Trista Baldwin's provocative new play is about the energy company with the big E logo. I refer, of course, to Electricland Electric Company, the Largest Electric Company on the planet, where the battle cry is Amer-I-Can, where employees trade big paydays for Monday donut feeds and casual Fridays, where upper management screws you both ways, where you can rest assured that "if Electricland goes down, it takes you with it" because you are "all one family." Appropriately subtitled "a comedy/nightmare," the play's wild, cartoonish wit is anchored by sinister undercurrents, characters who murmur the horrific details of their lives between company cheers and chase scenes.
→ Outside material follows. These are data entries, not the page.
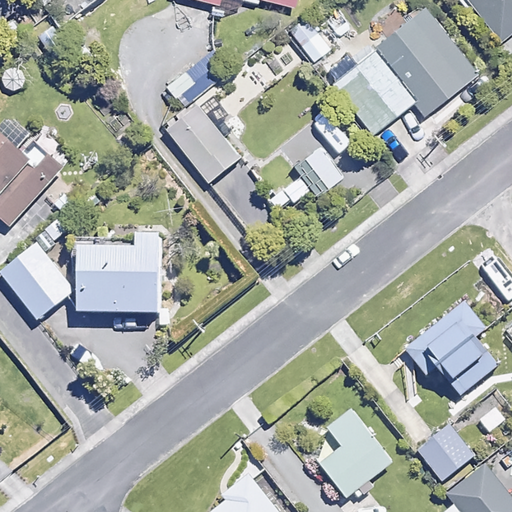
[(0,0),(0,24),(20,10),(12,0),(0,0)]
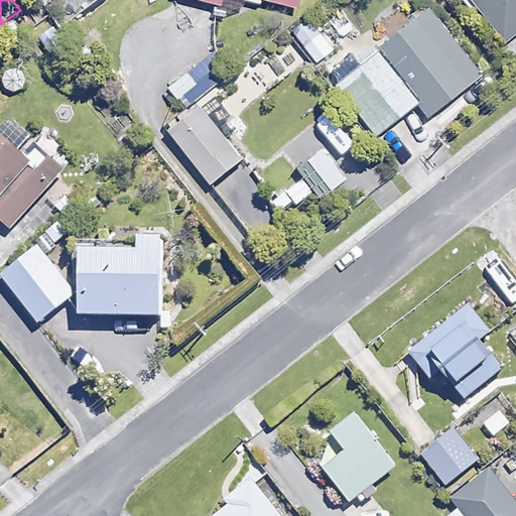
[(515,0),(474,0),(507,40),(515,32),(515,0)]
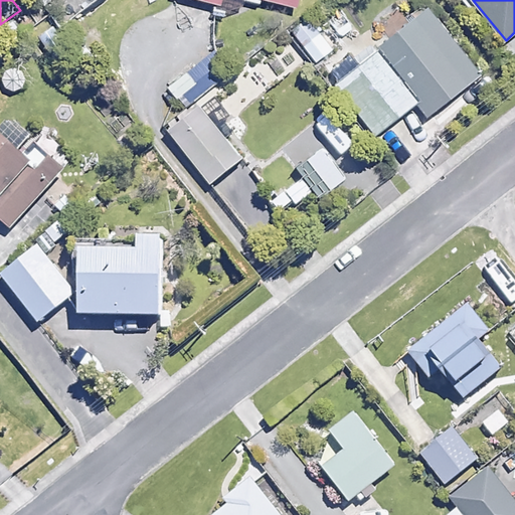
[(359,31),(338,6),(324,17),(345,42),(359,31)]
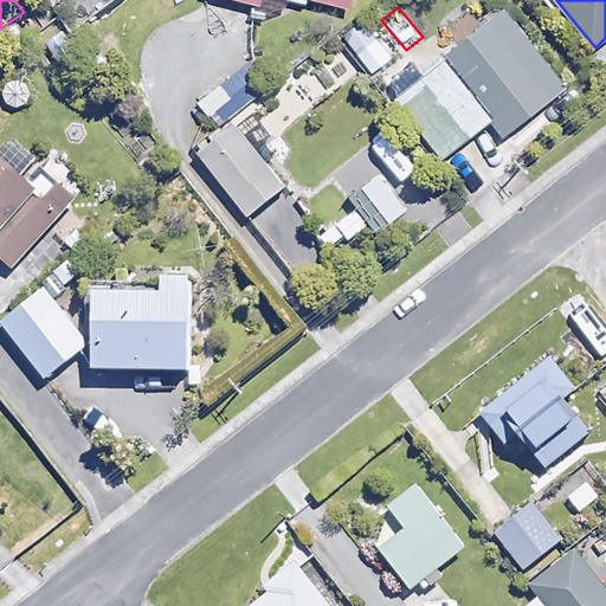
[(566,86),(504,8),(395,94),(444,156),(492,118),(505,135),(566,86)]
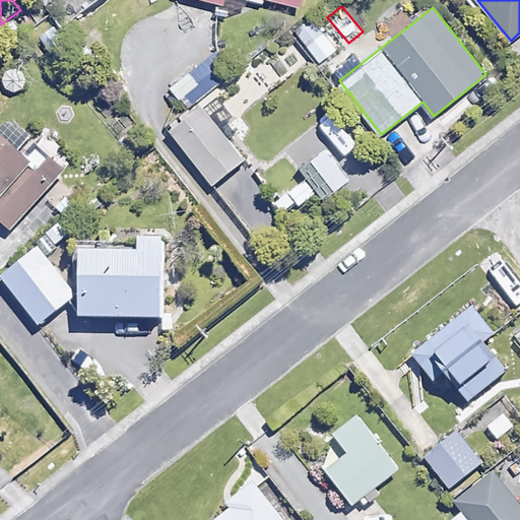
[(312,16),(295,30),(309,47),(325,31),(312,16)]
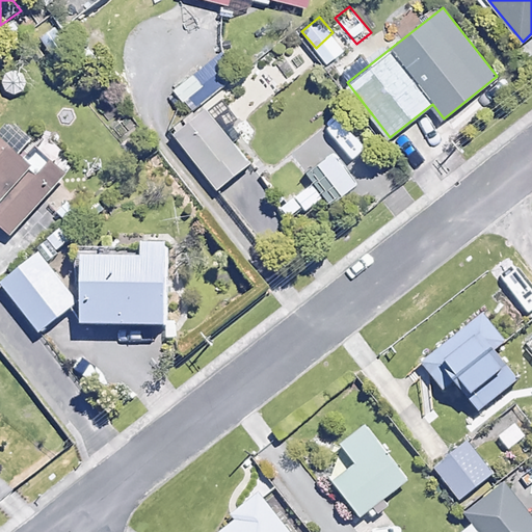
[(250,165),(207,109),(173,135),(217,191),(250,165)]
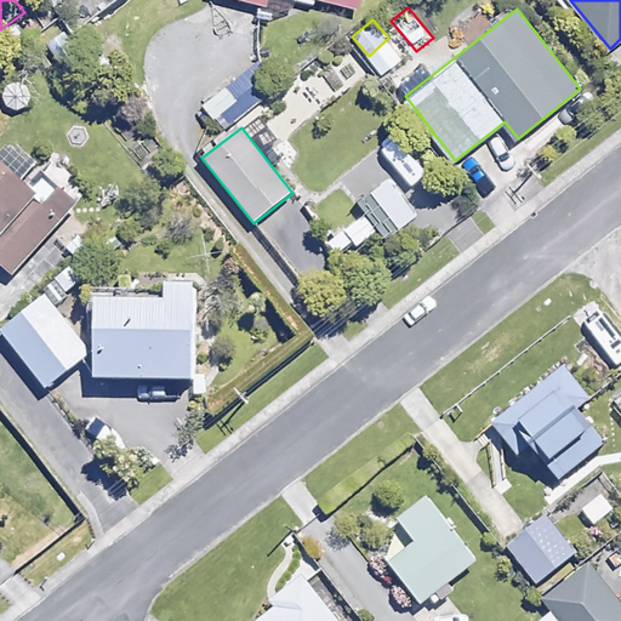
[(66,188),(73,180),(52,160),(45,169),(13,140),(0,154),(0,261),(15,274),(81,203),(66,188)]
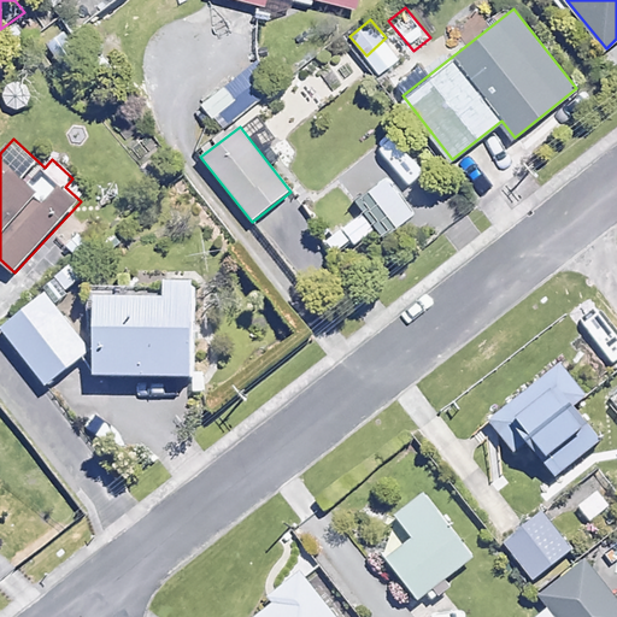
[(193,282),(165,281),(164,288),(97,286),(93,374),(189,378),(193,282)]
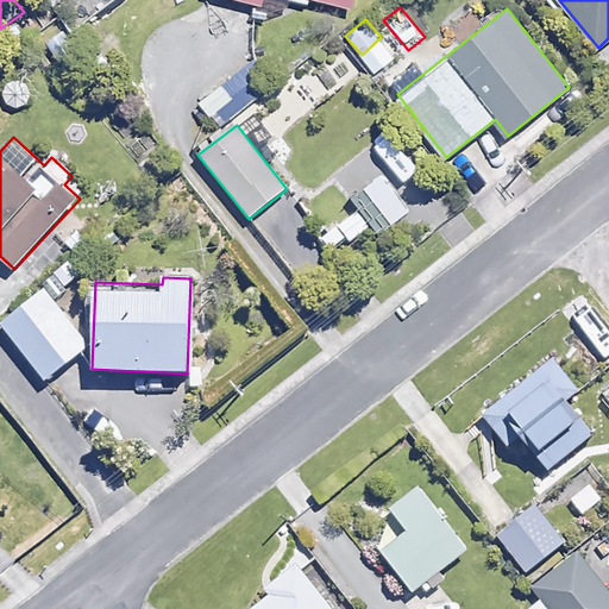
[(89,347),(45,290),(1,324),(45,381),(89,347)]
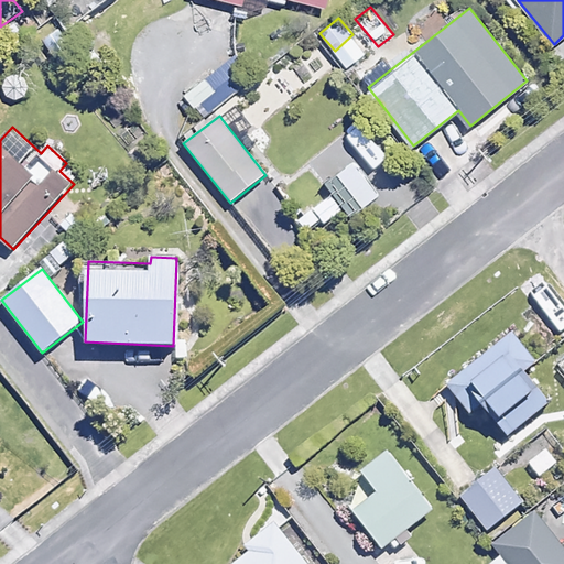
[(534,361),(512,334),(448,387),(469,413),(484,401),(510,434),(548,403),(521,371),(534,361)]
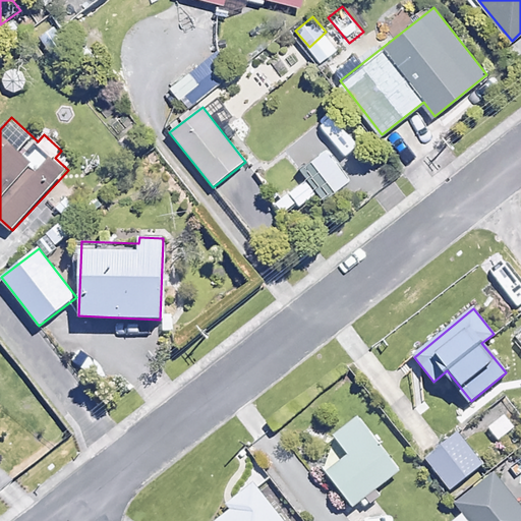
[(360,502),(365,508),(381,496),(375,489),(400,470),(357,417),(335,435),(348,452),(325,470),(353,507),(360,502)]
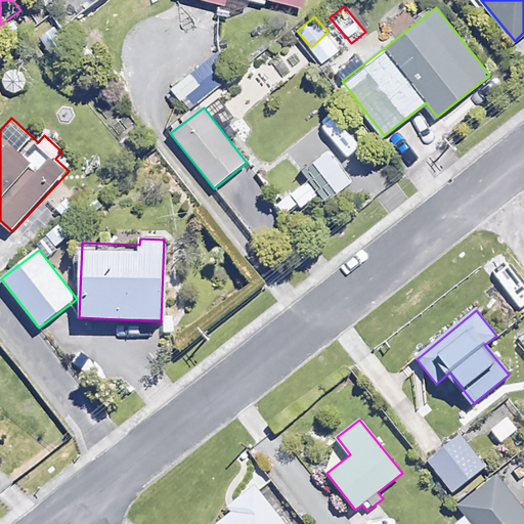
[(485,466),(460,436),(427,464),(452,494),(485,466)]
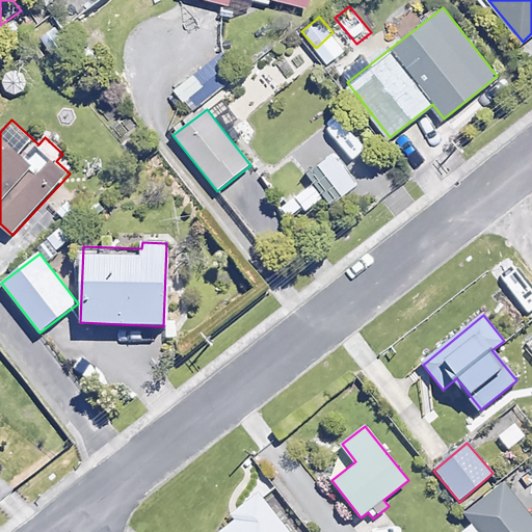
[(531,531),(531,515),(506,482),(468,512),(476,523),(462,531),(531,531)]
Director Paula Goldberg and her ensemble strike a perfect balance between the comedy and the nightmare. The title character begins as Muffy Jonesmith (a wacky, versatile Jessica Makinson), sweet young graduate of Zap High who lands the dream job of Electricland receptionist only to be electrocuted and left for dead by a jealous associate. After a fall down Electricland's incinerator chute, Muffy is reborn as ElectroPuss, a half-cat/half-woman, who speaks in the style of tragic Shakespearean heroines—or beat poets (Baldwin has great fun mixing genres). ElectroPuss joins the other mutant spawn of the toxic corporation, Electric Lucy (Katy Selverstone) and Tumor Tom (David Grammer), who are tour guide and janitor by day, saboteurs by night. The trio manages to take down the company and its evil vice president, if only temporarily.
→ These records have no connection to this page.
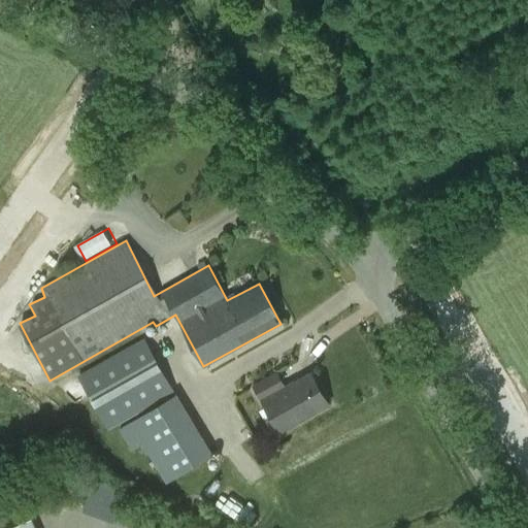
[(78,375),(107,429),(173,392),(143,339),(78,375)]
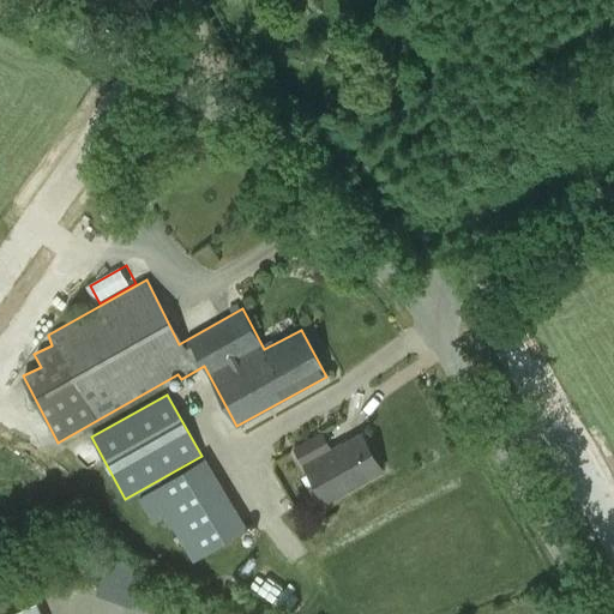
[(361,437),(335,452),(321,432),(294,447),(306,468),(325,501),(379,469),(361,437)]
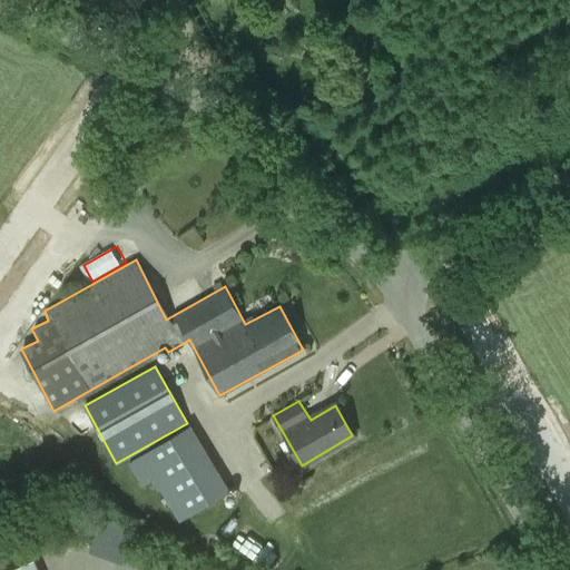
[(140,487),(150,479),(156,492),(169,485),(188,517),(229,492),(189,428),(129,463),(140,487)]
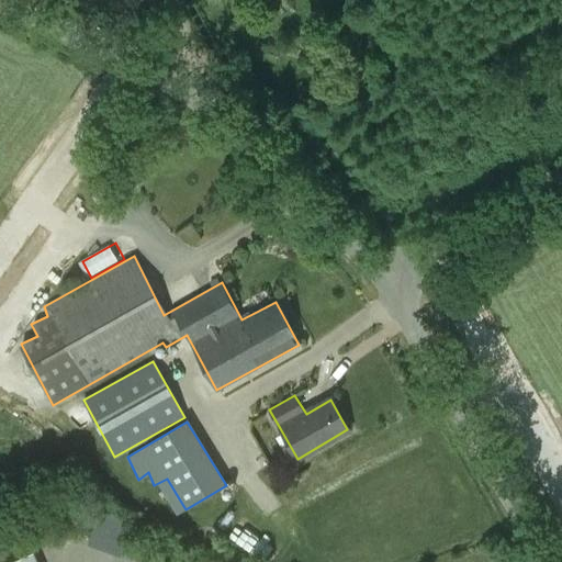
[(100,508),(88,543),(122,555),(134,520),(100,508)]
The journey from here to there is packed with comic, poignantly bent characters—each perfectly cast in this production—and menacing details delivered with a grin. Selverstone gives an intriguing performance as the scantily clad tour guide whose high voltage touch has left her physically estranged. Tim Wright plays Muffy's beau, a clerk and annelid enthusiast alarmed by the upward worm migration at Electricland. Diabolical vice president Bob Mickey (Jim Anzide) seems to be daddy or lover to all his receptionists. He marries Muffy's helpless, half-blind mom (the brilliantly fragile Nedra Gallegos) and takes to chasing her around the kitchen table as well as the desk. But he pays no such attention to lonely, borderline-psychotic Shelly Ann (a hilarious Ally Wolfe), the daughter/receptionist who goes to terrible extremes to win his affection.
The team of Michael Allen (set), Sabrina Benson and Mara West (costumes), and Michael E.R. Habicht and Eran James (lighting) has excellently assembled the look of the production, a maniacally detailed mix of bright corporate cartoon, dowdy reality, and cold electrical works. (A portion of the proceeds benefits The Crooked E.Com Family Fund to help former Enron employees who were laid off due to the bankruptcy.)